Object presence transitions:
═══
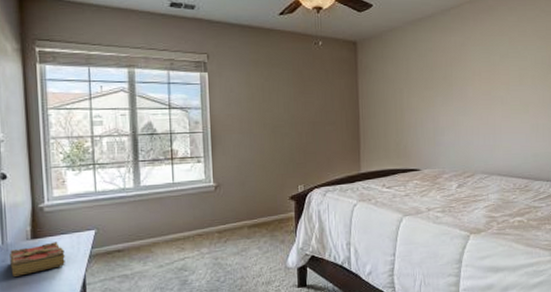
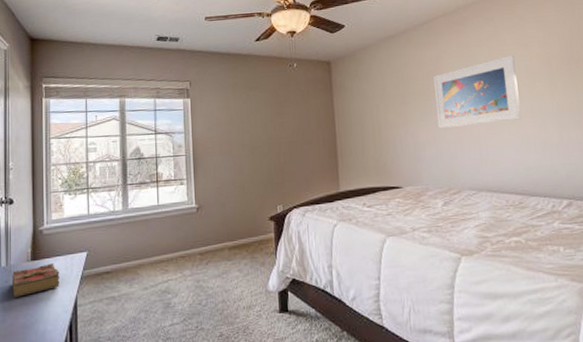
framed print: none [456,46,534,115] -> present [433,54,521,129]

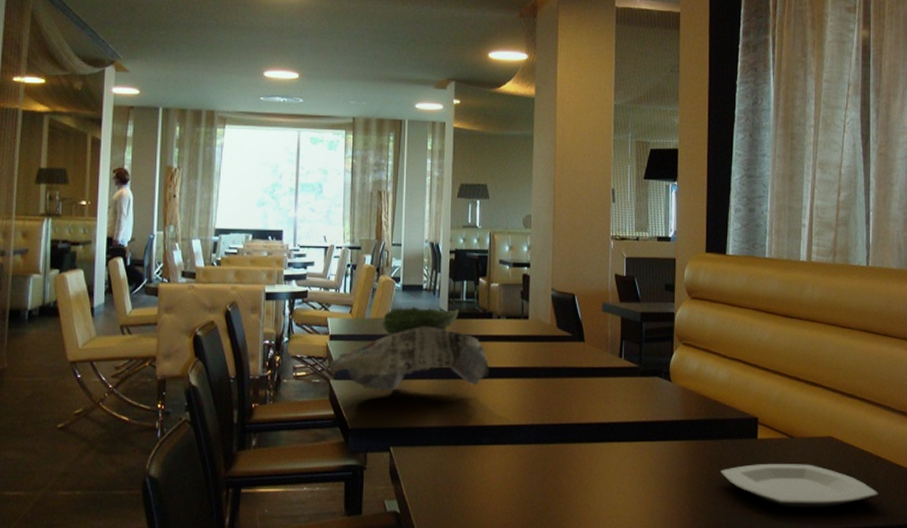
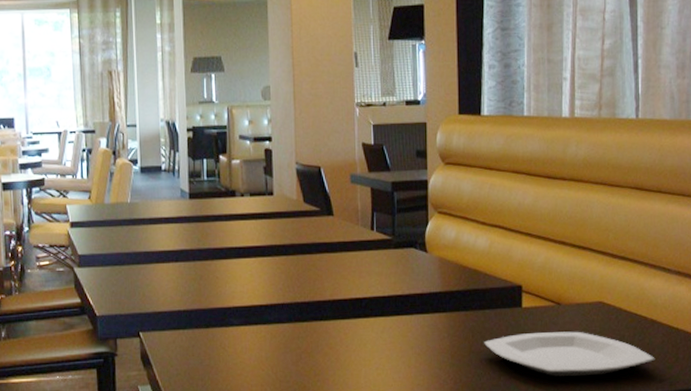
newspaper: present [330,306,489,391] -> none [72,188,236,277]

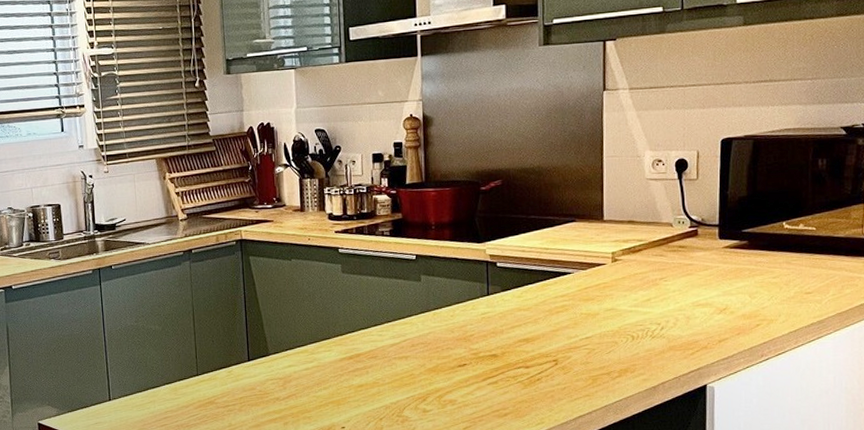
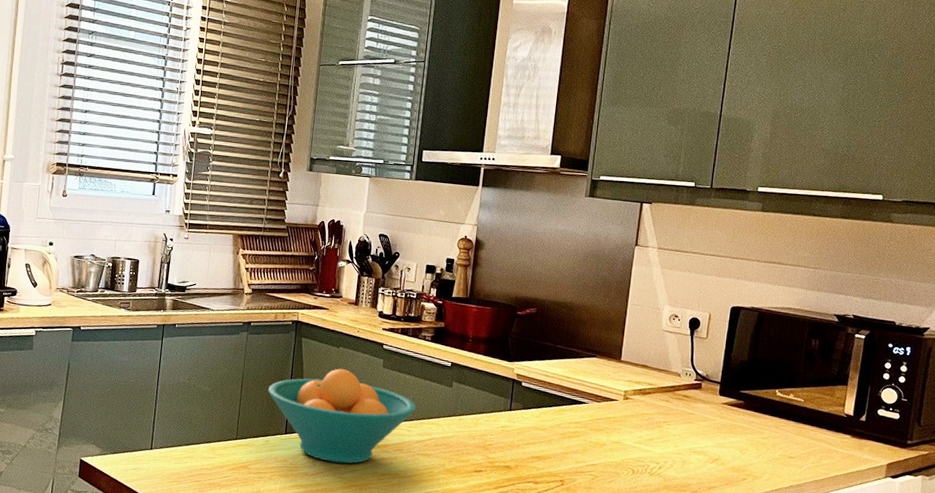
fruit bowl: none [221,282,385,382] -> present [267,368,417,464]

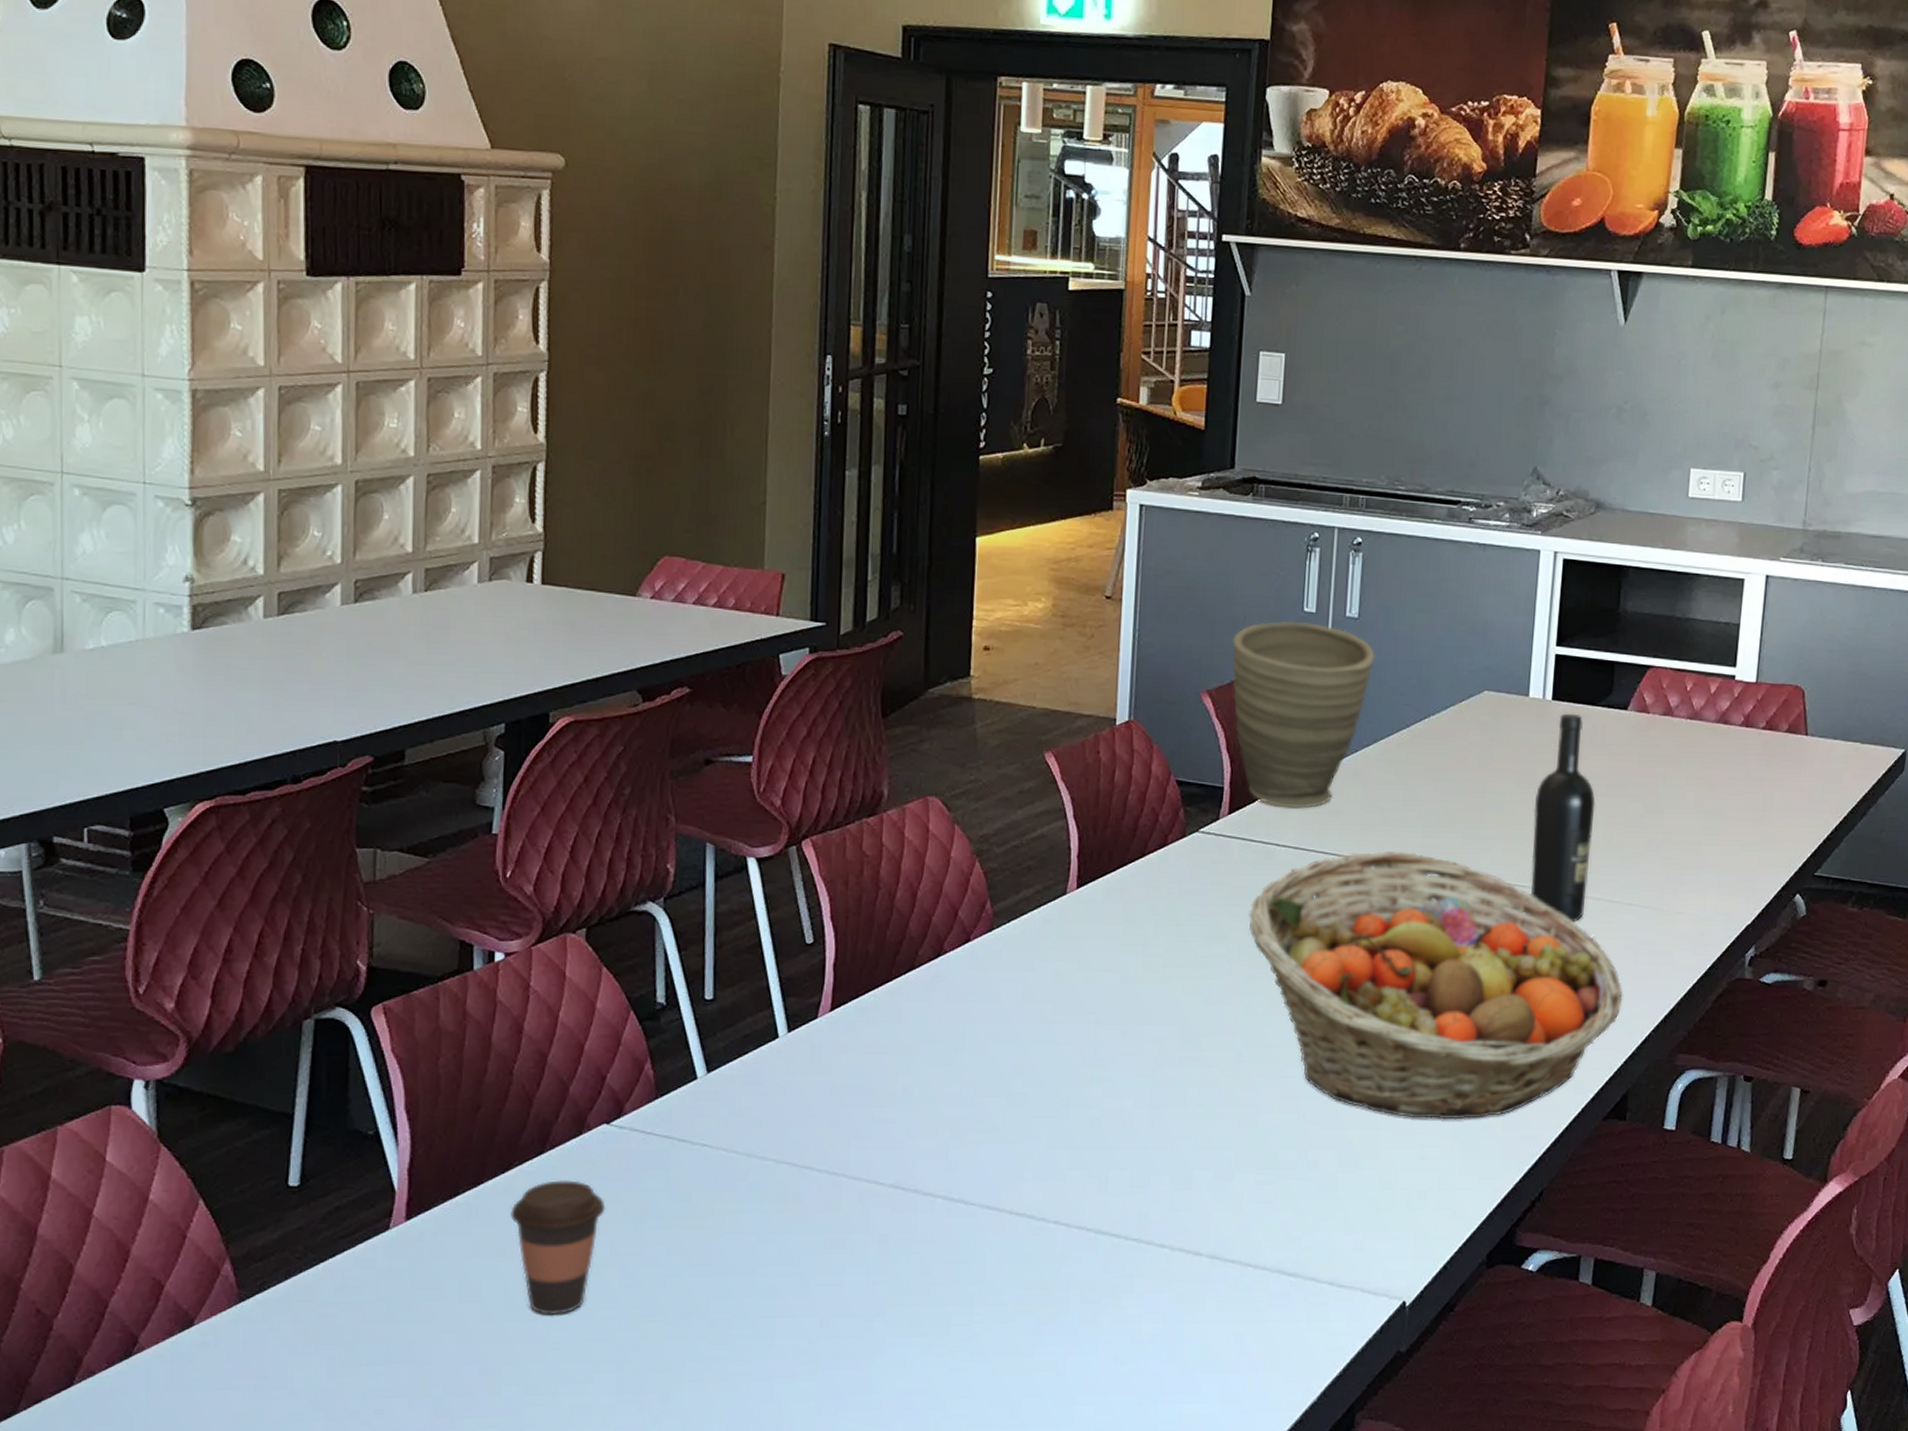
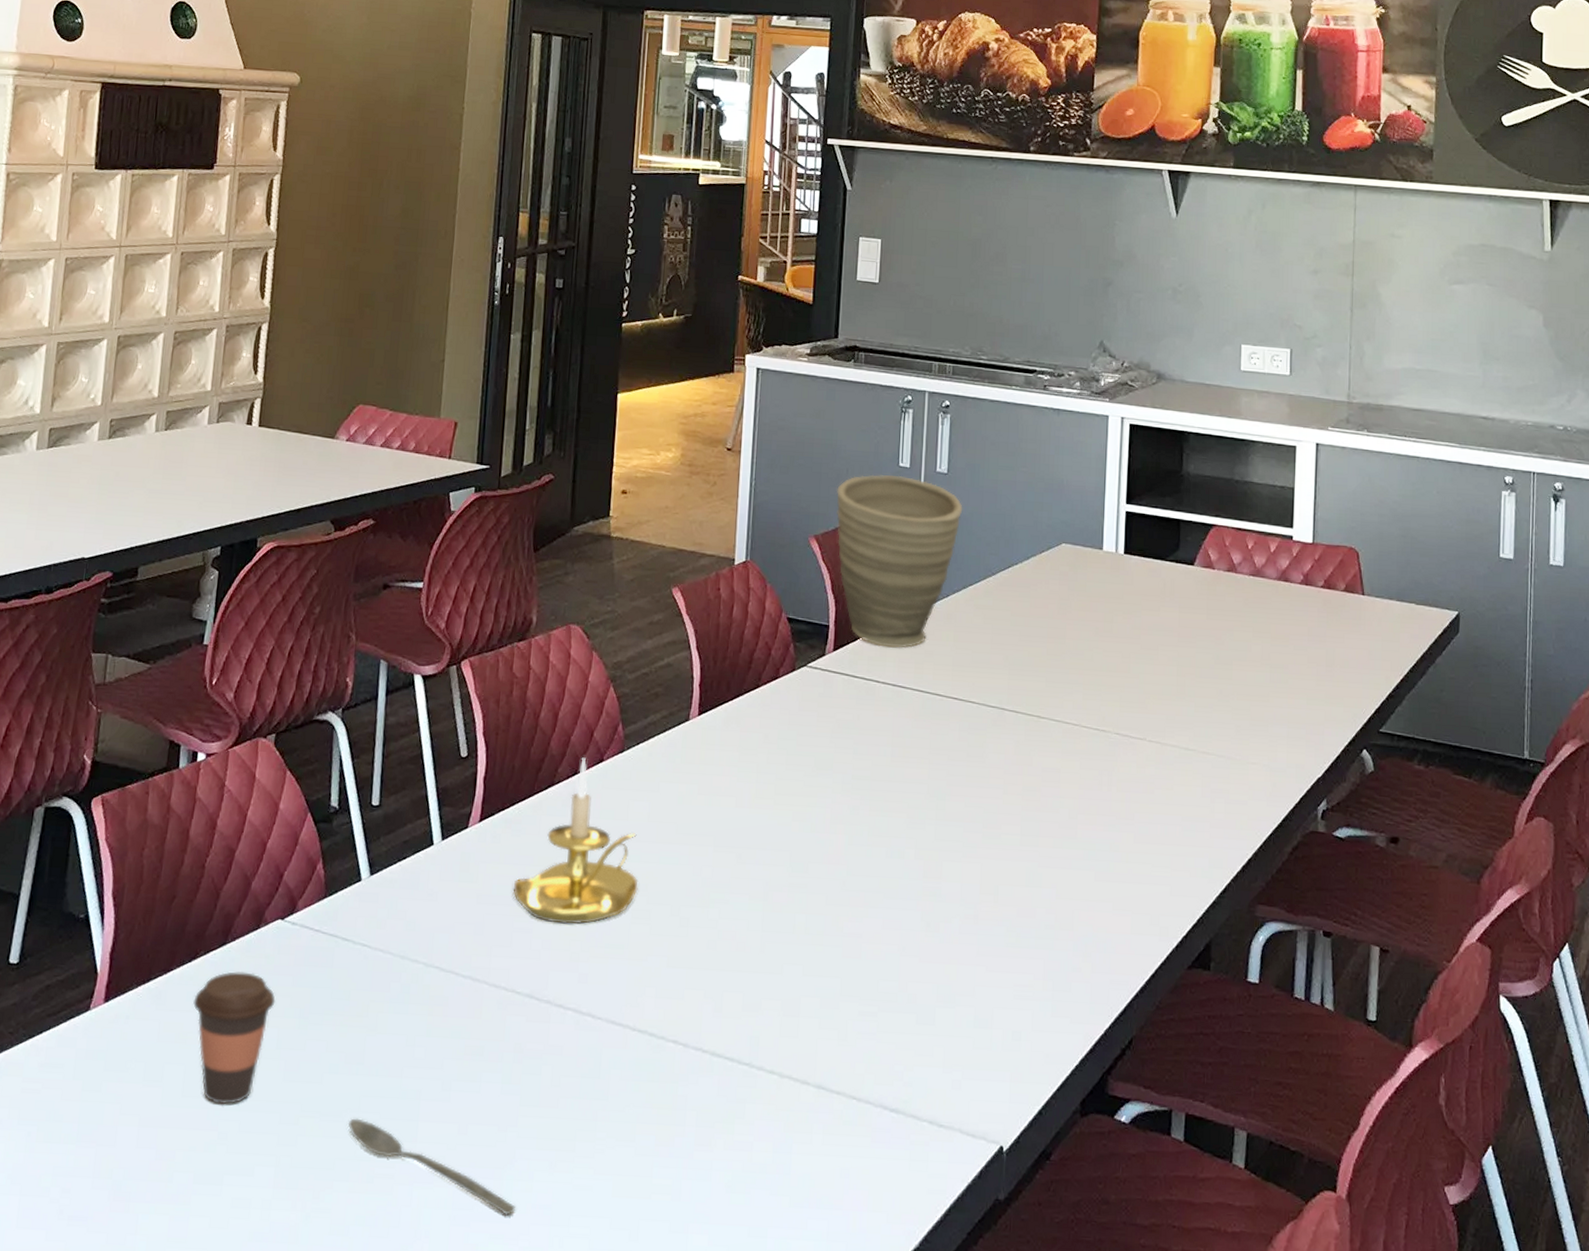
spoon: none [697,1319,887,1402] -> present [349,1118,516,1216]
candle holder: none [871,938,1013,1112] -> present [512,757,639,924]
fruit basket: present [1249,850,1623,1120] -> none [852,690,1202,960]
wine bottle: present [1531,713,1596,922] -> none [1110,566,1168,768]

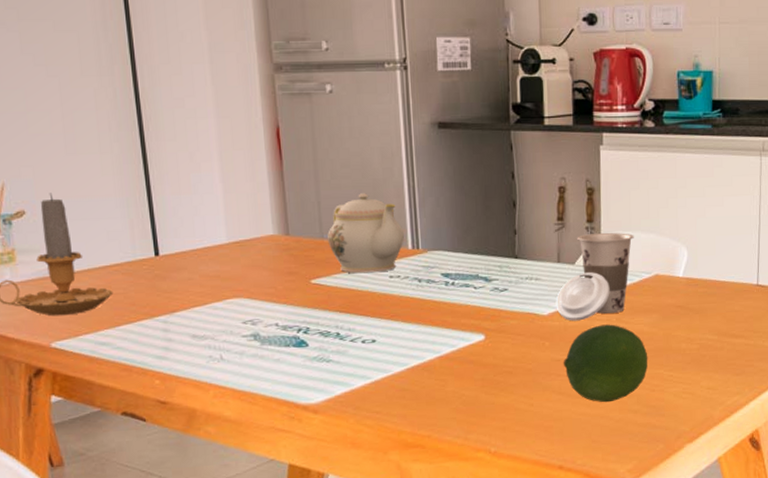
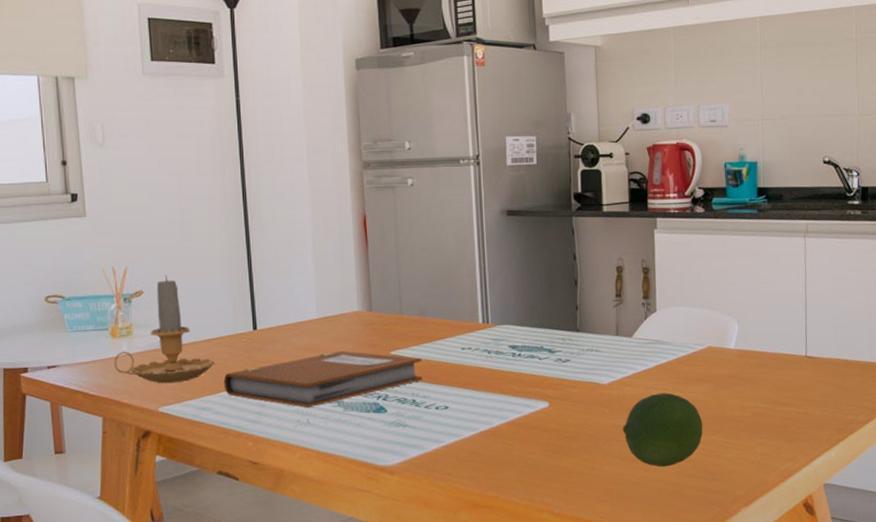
notebook: none [123,279,347,343] -> present [223,351,422,408]
teapot: present [328,193,404,274] -> none [406,273,475,346]
cup: present [555,232,634,321] -> none [615,308,687,390]

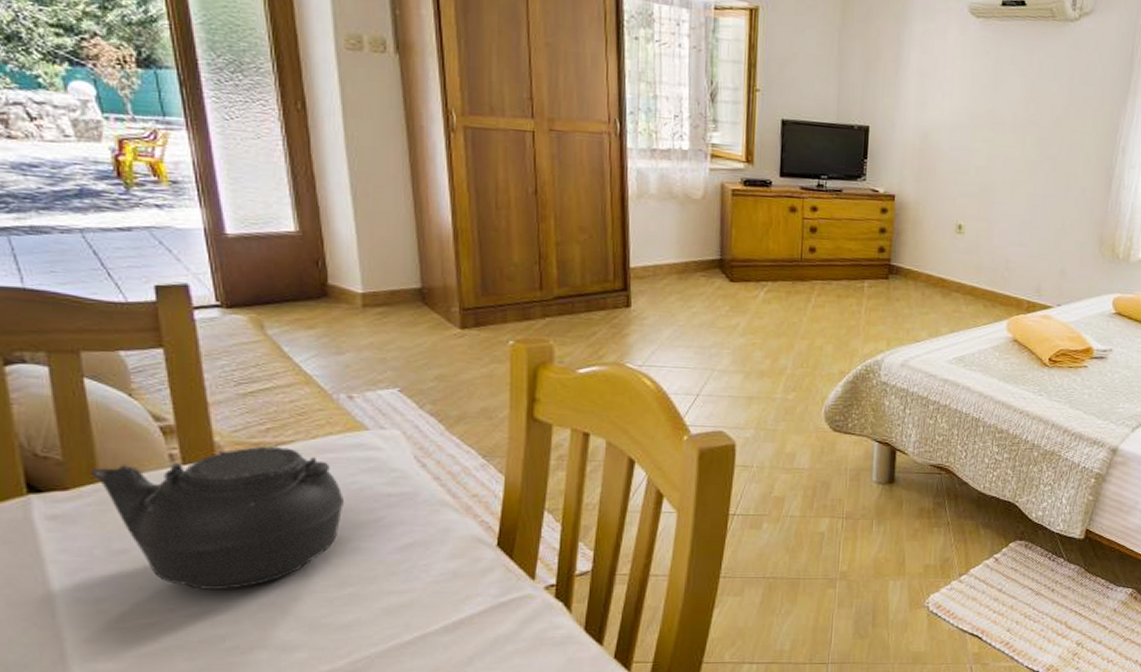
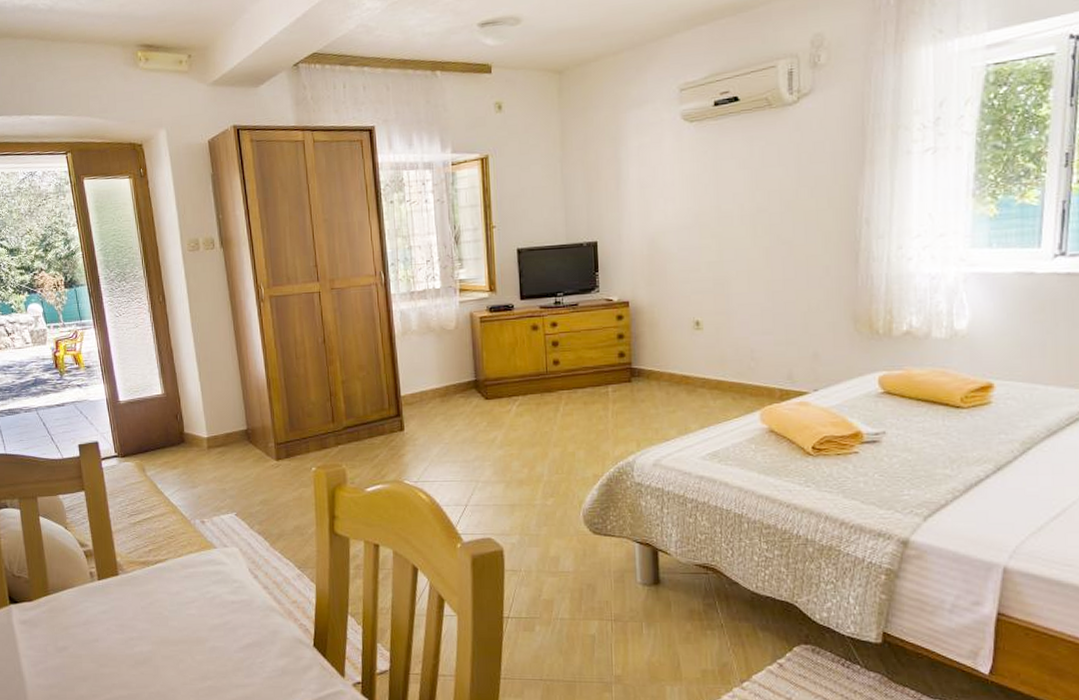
teapot: present [90,447,344,589] -> none [44,565,202,680]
═══
--- DIRECTIONS FOR THIS TASK ---
Look through the data above for the word "fruit". Report each line where it occurs.

--- EXERCISE ANSWER ---
fruit bowl: none [221,282,385,382] -> present [267,368,417,464]
fruit basket: present [1249,850,1623,1120] -> none [852,690,1202,960]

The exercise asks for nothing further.